László Földényi. Dostoïevski lit Hegel en Sibérie et fond en larmes
Extrait
La technique est le véritable vainqueur du XXe siècle. Le moyen “athée”, c’est-à-dire terrestre, est devenu une “fin divine”, une transcendance exclusive : elle a aliéné l’homme de lui-même. Elle l’a vaincu avec une telle ruse qu’elle lui a donné l’illusion de se croire vainqueur en dépit de sa condition d’esclave. Le prix en est qu’il a oublié l’essence cosmique de son propre être. Et le véritable enfer, l’enfer gris, c’est cet oubli et non l’hypertrophie démoniaque de la technique, laquelle n’est qu’une conséquence, le résultat de la blessure tragique de l’esprit humain.
Buñuel expliquait la disparition de la foi traditionnelle par les descriptions exagérées de l’Enfer. Or le véritable enfer n’est pas aussi pittoresque que dans les contes. Il paraît plutôt naturel, sobre, allant de soi. Comme le monde de Hegel que Dostoïevski a retrouvé à son retour de Sibérie. Le seul endroit où il pouvait aller. Dépourvu de toute magie. L’Enfer, c’est quand l’intégrité de l’Être, le Tout cosmique se réduit à un monde que la technique peut manipuler. Il n’a pas besoin de diables, de flammes qui s’élèvent dans les airs ni de lacs remplis de poix bouillante.

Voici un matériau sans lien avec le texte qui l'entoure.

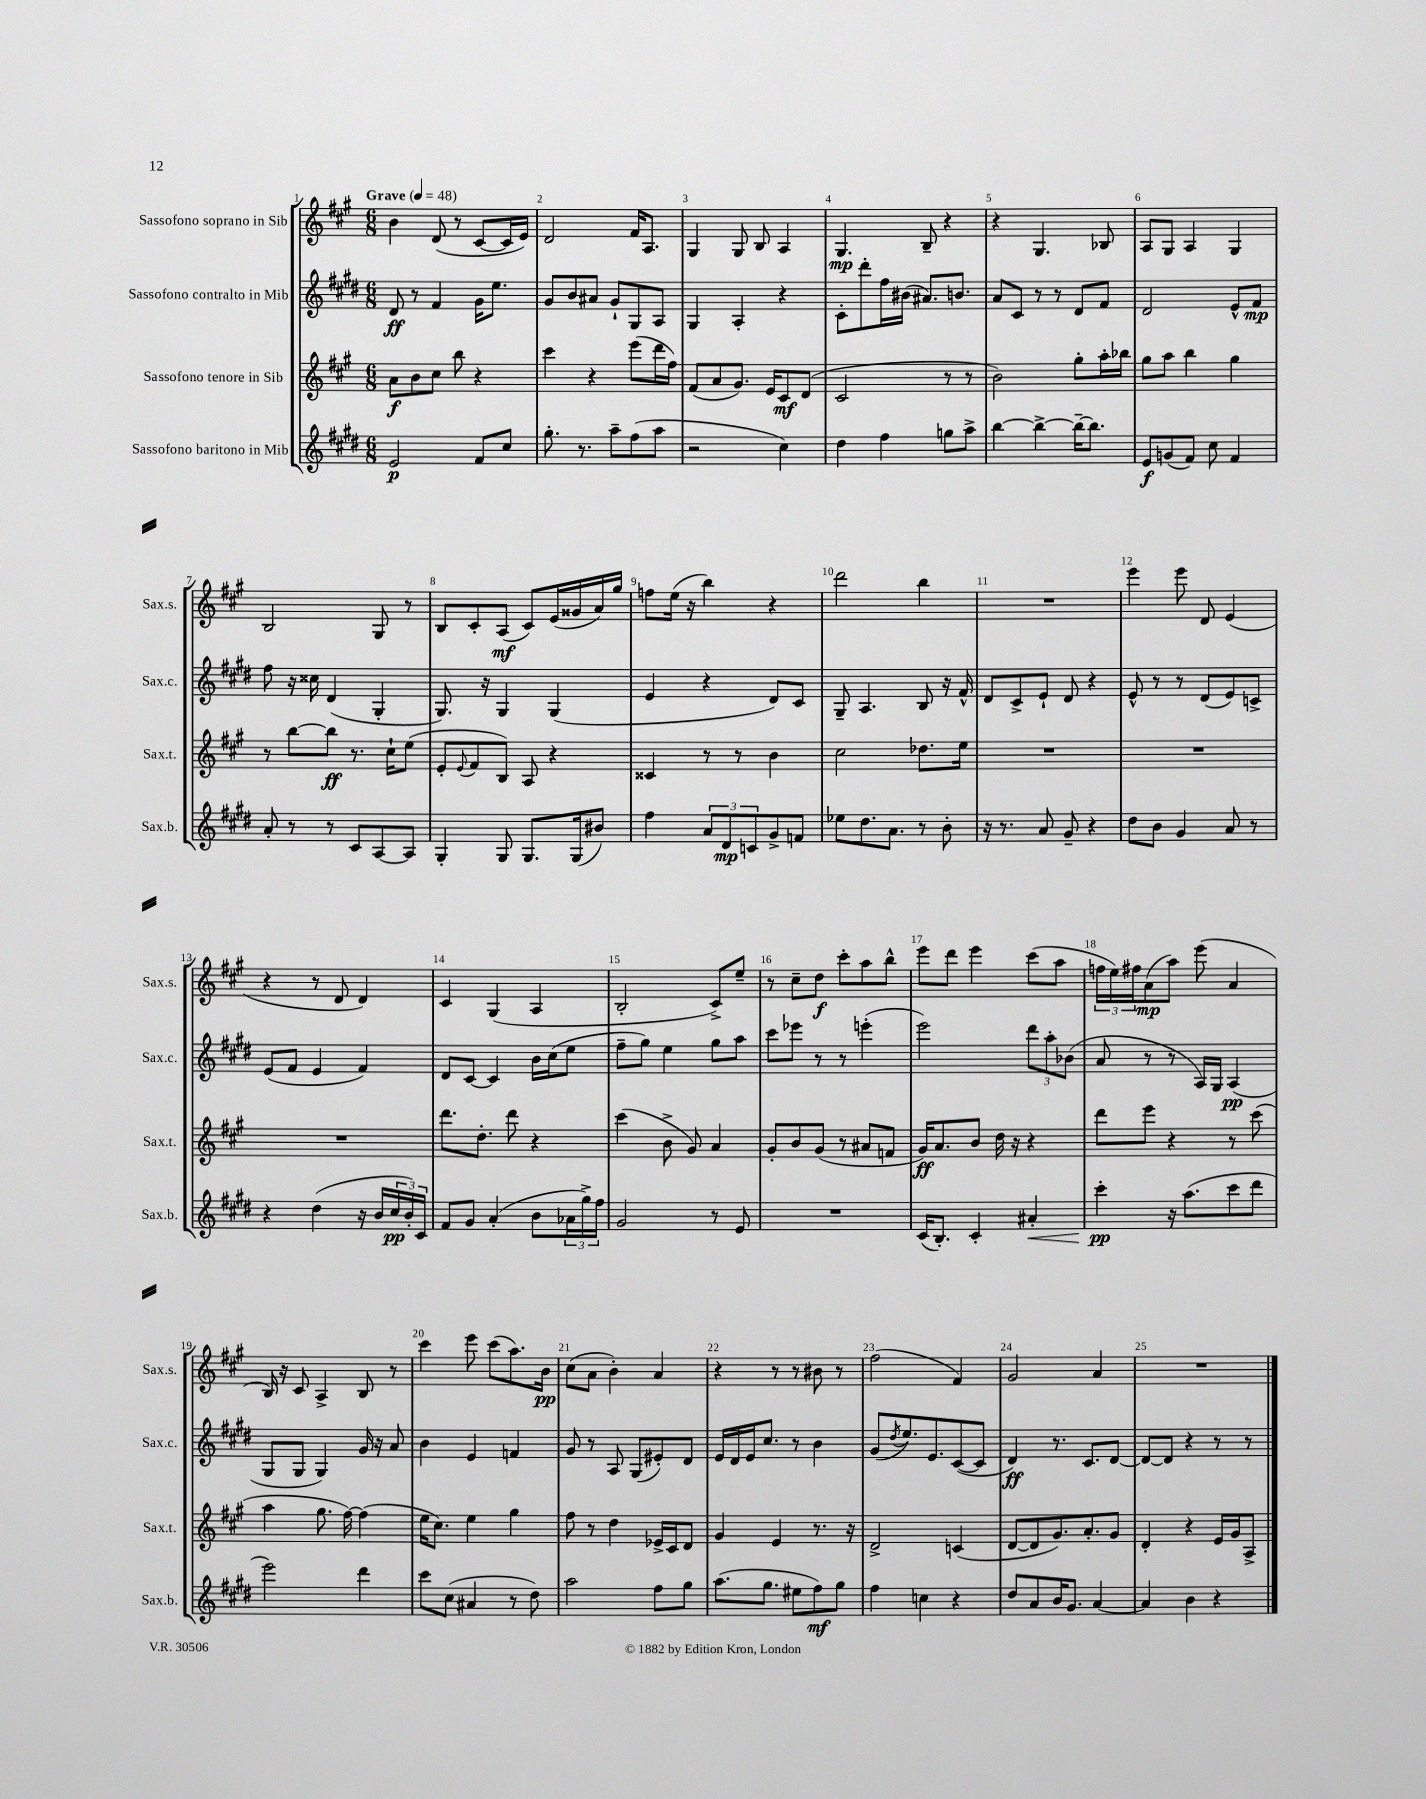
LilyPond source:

<<
\new StaffGroup <<
\new Staff = "s0" \with { instrumentName = "Sassofono soprano in Sib" shortInstrumentName = "Sax.s." } {
    \clef treble \key a \major \numericTimeSignature \time 6/8 \tempo "Grave" 4 = 48
    b'4 d'8( r8 cis'8~ cis'16 e'16) |
    d'2 fis'16 a8. |
    gis4 gis8 b8 a4 |
    gis4.\mp b8-- r4 |
    r4 gis4. bes8 |
    a8 gis8 a4 gis4 |
    b2 gis8 r8 |
    b8 cis'8-. a8\mf( cis'8) e'16( gisis'16 a'16) gis''16 |
    f''8 e''16( r16 b''4) r4 |
    d'''2 b''4 |
    R2. |
    e'''4 e'''8 d'8 e'4( |
    r4 r8 d'8 d'4) |
    cis'4 gis4( a4 |
    b2-. cis'8->) e''8-- |
    r8 cis''8-- d''8\f cis'''8-. a''8 b''8-^ |
    e'''8 d'''8 e'''4 cis'''8( a''8 |
    \tuplet 3/2 { f''16 e''16) fis''16 } a'8\mp( a''8) e'''8( a'4 |
    b16) r16 cis'8 a4-> b8 r8 |
    cis'''4 e'''8 cis'''8( a''8.) b'16\pp |
    cis''8( a'8 b'4-.) a'4 |
    r4 r8 r8 bis'8 r8 |
    fis''2( fis'4) |
    gis'2 a'4 |
    R2. \bar "|." |
}
\new Staff = "s1" \with { instrumentName = "Sassofono contralto in Mib" shortInstrumentName = "Sax.c." } {
    \clef treble \key e \major \numericTimeSignature \time 6/8
    dis'8\ff r8 fis'4 gis'16 e''8. |
    gis'8 b'8 ais'8 gis'8-! gis8 a8 |
    gis4 a4-. r4 |
    cis'8-. dis'''8-. fis''16 bis'16( ais'8.) b'8. |
    a'8 cis'8 r8 r8 dis'8 fis'8 |
    dis'2 e'8-^ fis'8\mp |
    fis''8 r16 cisis''16 dis'4( gis4-. |
    gis8.) r16 gis4 gis4( |
    e'4 r4 dis'8) cis'8 |
    gis8-- a4. b8 r16 fis'16-^ |
    dis'8 cis'8-> e'8-! dis'8 r4 |
    e'8-^ r8 r8 dis'8( e'8) c'8-> |
    e'8( fis'8 e'4 fis'4) |
    dis'8 cis'8~ cis'4 b'16 cis''16( e''8 |
    fis''8-- gis''8) e''4 gis''8 a''8 |
    cis'''8 ees'''8 r8 r8 e'''4-.( |
    e'''2) \tuplet 3/2 { dis'''8 a''8-. bes'8( } |
    a'8 r8 r8 a16) gis16 a4\pp( |
    gis8 gis8 gis4) gis'16 r16 a'8 |
    b'4 e'4 f'4 |
    gis'8 r8 a8 gis8( eis'8-.) dis'8 |
    e'16 dis'16 e'16 cis''8. r8 b'4 |
    gis'8( \acciaccatura { dis''8 } e''8.) e'8. cis'8~( cis'8 |
    dis'4\ff) r8. cis'8. dis'8~ |
    dis'8~ dis'8 r4 r8 r8 \bar "|." |
}
\new Staff = "s2" \with { instrumentName = "Sassofono tenore in Sib" shortInstrumentName = "Sax.t." } {
    \clef treble \key a \major \numericTimeSignature \time 6/8
    a'8\f b'8 cis''8 b''8 r4 |
    cis'''4 r4 e'''8( d'''16 fis''16) |
    fis'8( a'8 gis'8.) e'16 cis'8\mf d'8( |
    cis'2 r8 r8 |
    b'2) gis''8-. a''16-. bes''16 |
    gis''8 a''8 b''4 gis''4 |
    r8 b''8~ b''8\ff r8. cis''16-! e''8( |
    e'8-. \appoggiatura { e'8 } fis'8 b8) a8 r4 |
    cisis'4 r8 r8 b'4 |
    cis''2 des''8. e''16 |
    R2. |
    R2. |
    R2. |
    d'''8. d''8.-. d'''8 r4 |
    cis'''4( b'8-> gis'8) a'4 |
    gis'8-. b'8 gis'8( r8 ais'8 f'8 |
    gis'16\ff) a'8. b'8 d''16 r16 r4 |
    d'''8 e'''8 r4 r8 cis'''8( |
    a''4 gis''8. fis''16~) fis''4( |
    e''16 cis''8.) e''4 gis''4 |
    fis''8 r8 d''4 ees'16-> cis'16 d'8 |
    gis'4 e'4 r8. r16 |
    d'2-> c'4( |
    d'8~ d'8 gis'8.) a'8.-. gis'8 |
    d'4-. r4 e'16 gis'16 a8-> \bar "|." |
}
\new Staff = "s3" \with { instrumentName = "Sassofono baritono in Mib" shortInstrumentName = "Sax.b." } {
    \clef treble \key e \major \numericTimeSignature \time 6/8
    e'2\p fis'8 cis''8 |
    gis''8.-. r8. a''8-- fis''8( a''8 |
    r2 cis''4) |
    dis''4 fis''4 g''8 a''8-> |
    b''4~ b''4~-> b''16~-- b''8. |
    e'8\f g'8( fis'8) cis''8 fis'4 |
    a'8-. r8 r8 cis'8 a8~ a8 |
    gis4-. gis8 gis8. gis16( bis'8) |
    fis''4 \tuplet 3/2 { a'8 dis'8\mp c'8 } gis'8-> f'8 |
    ees''8 dis''8. a'8. r8 b'8-. |
    r16 r8. a'8 gis'8-- r4 |
    dis''8 b'8 gis'4 a'8 r8 |
    r4 dis''4( r16 b'16 \tuplet 3/2 { cis''16\pp b'16-.) cis'16 } |
    fis'8 gis'8 a'4-.( b'8 \tuplet 3/2 { aes'16 gis''16->) fis''16 } |
    gis'2 r8 e'8 |
    R2. |
    cis'16( b8.-.) cis'4-. ais'4-.\< |
    cis'''4-.\pp\! r16 a''8.( cis'''8 dis'''8 |
    e'''2) dis'''4 |
    cis'''8 cis''8( ais'4 r8 dis''8) |
    a''2 fis''8 gis''8 |
    a''8.( gis''8. eis''8 fis''8\mf) gis''8 |
    fis''4 c''4 r4 |
    dis''8 a'8 b'16 gis'8. a'4~ |
    a'4 b'4 r4 \bar "|." |
}
>>
>>
\layout { \context { \Score \override BarNumber.break-visibility = ##(#f #t #t) barNumberVisibility = #all-bar-numbers-visible } }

L’oubli suffit, ainsi que l’illusion que la limite de l’homme n’est pas le divin, mais le palpable, que l’esprit ne se nourrit pas d’impossible, mais d’un possible suprêmement ennuyeux et rationnel.
László Földényi, Dostoïevski lit Hegel en Sibérie et fond en larmes, Actes Sud, 2008, p. 51-52.